There are at least two key components underlying this idea of “a new and unsettling force.”
The first being that God is and has always been on the side of the poor and oppressed - that you cannot understand the work of God in this world or the story of the Bible apart from God’s struggle to bring an end to systems that create the conditions for poverty, violence, and detachment from God and one another.
For instance, in Leonardo Boff’s book “Jesus Christ the Liberator,” he writes that just in the Gospels alone the poor are mentioned 122 and 90 of those times are from Jesus’ own lips. As I mentioned in the newsletter titled, “Jesus Against Empire
,” Jesus himself frames his entire mission in relationship to the poor and oppressed when he said he will:
- bring good news to the poor [but what about the rich, Jesus?!]

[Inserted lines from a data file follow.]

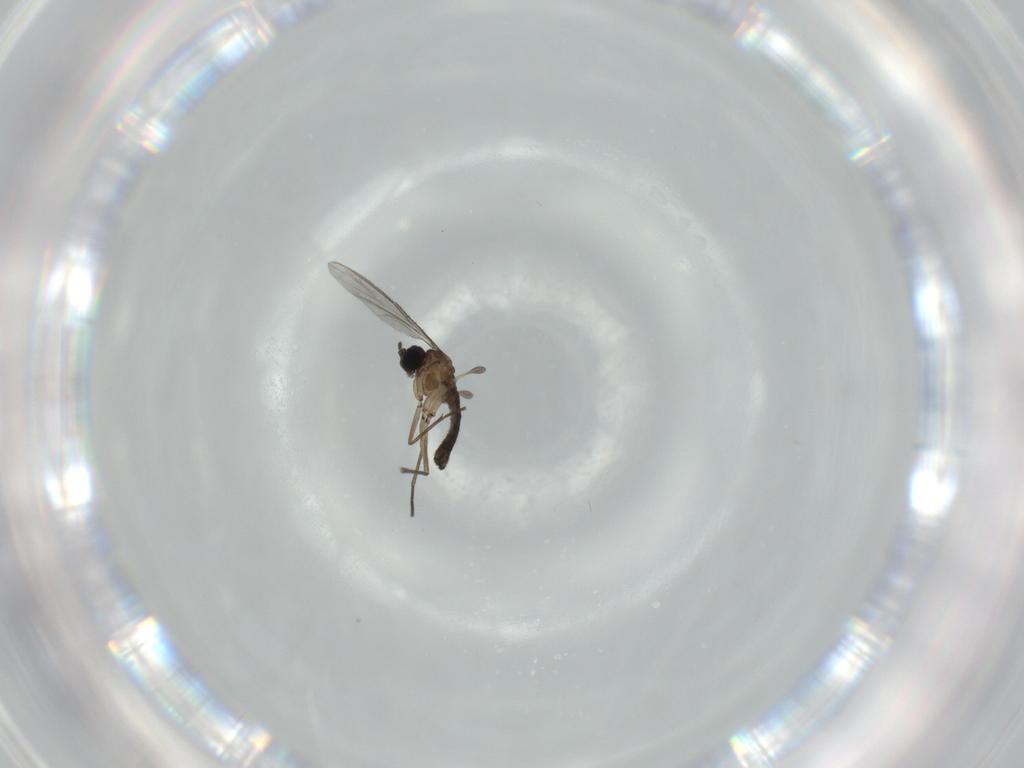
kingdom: Animalia
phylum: Arthropoda
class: Insecta
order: Diptera
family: Sciaridae
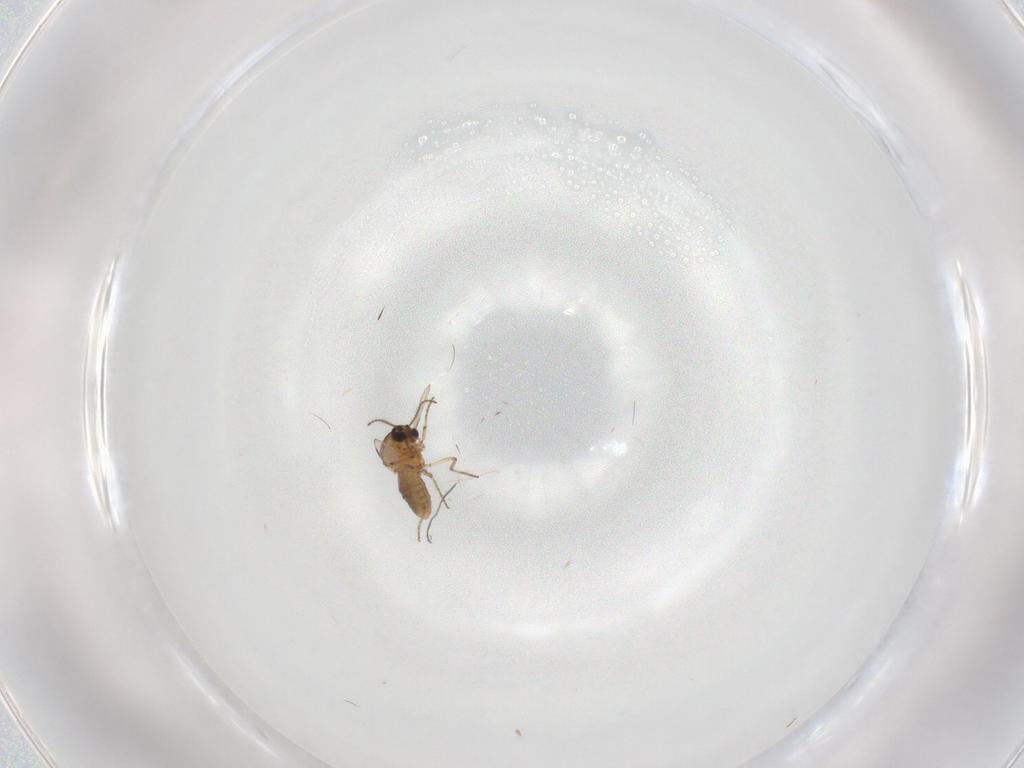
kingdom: Animalia
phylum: Arthropoda
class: Insecta
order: Diptera
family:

- Proclaim recovery of site to the blind [that sounds awfully close to healthcare, Jesus]
- let the oppressed go free [but don’t all lives matter?!]
- proclaim the year of Jubilee [what all debts are cancelled…but they are just lazy and deserve to pay!]
Jesus follows up these statements by actually doing them throughout the rest of the Gospel accounts.
An important second part of the new and unsettling force is that it is the poor, the disinherited, and the dispossessed who are able to read and understand the Biblical accounts in a way that the rich and powerful will always fail to do - as that great theological rock group Arcade Fire sings
You never trust a millionaire
Quoting the Sermon on the Mount
The poor and marginalized are people who live under the injustices of our systems and are therefore the ones who know best how to fix the problems. It will take the poor and those in solidarity with them to finally bring about an alternative community and system because they have the most experience in how the current system works and wins (by keeping some wealthy and the rest constantly grasping for more).
The Freedom Church of the Poor is the spiritual home of this new and unsettling force.
It starts from the bottom. It starts at the back of the bus, at the end of the line, it looks for the one lost sheep, knowing that is not only what God has taught us to do but where we will find God already at work.
What does it look like to create a church that starts in a place of the poor and disposed, addressing those needs, following that leadership, and then working from that place? Rather than the place of power and wealth which always seeks to sustain institutions and the status quo, the Freedom Church of the Poor is not afraid to address current issues political, economic, religious, from a theological framing that elevates and prioritizes the poor.